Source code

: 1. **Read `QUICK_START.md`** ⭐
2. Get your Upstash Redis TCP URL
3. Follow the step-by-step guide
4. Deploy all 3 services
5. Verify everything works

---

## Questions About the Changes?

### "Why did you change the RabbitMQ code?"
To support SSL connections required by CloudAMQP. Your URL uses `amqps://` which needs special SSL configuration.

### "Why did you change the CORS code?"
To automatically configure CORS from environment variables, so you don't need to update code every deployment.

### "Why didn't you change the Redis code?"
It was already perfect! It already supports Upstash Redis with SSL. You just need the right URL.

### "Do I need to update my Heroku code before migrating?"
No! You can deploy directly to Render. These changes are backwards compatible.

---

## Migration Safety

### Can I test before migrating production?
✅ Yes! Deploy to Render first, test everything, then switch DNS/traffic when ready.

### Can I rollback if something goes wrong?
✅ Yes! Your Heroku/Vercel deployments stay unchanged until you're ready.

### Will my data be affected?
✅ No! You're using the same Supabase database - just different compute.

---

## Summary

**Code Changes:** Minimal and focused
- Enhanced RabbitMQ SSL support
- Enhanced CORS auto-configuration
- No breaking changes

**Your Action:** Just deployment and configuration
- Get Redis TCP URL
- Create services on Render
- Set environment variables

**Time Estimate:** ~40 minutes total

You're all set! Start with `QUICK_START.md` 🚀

*What needs to be done:* The answer is the run of lines above from the line containing "To automatically configure" through the line containing "didn't you change", copied exactly and alone.

*Result below:*
To automatically configure CORS from environment variables, so you don't need to update code every deployment.

### "Why didn't you change the Redis code?"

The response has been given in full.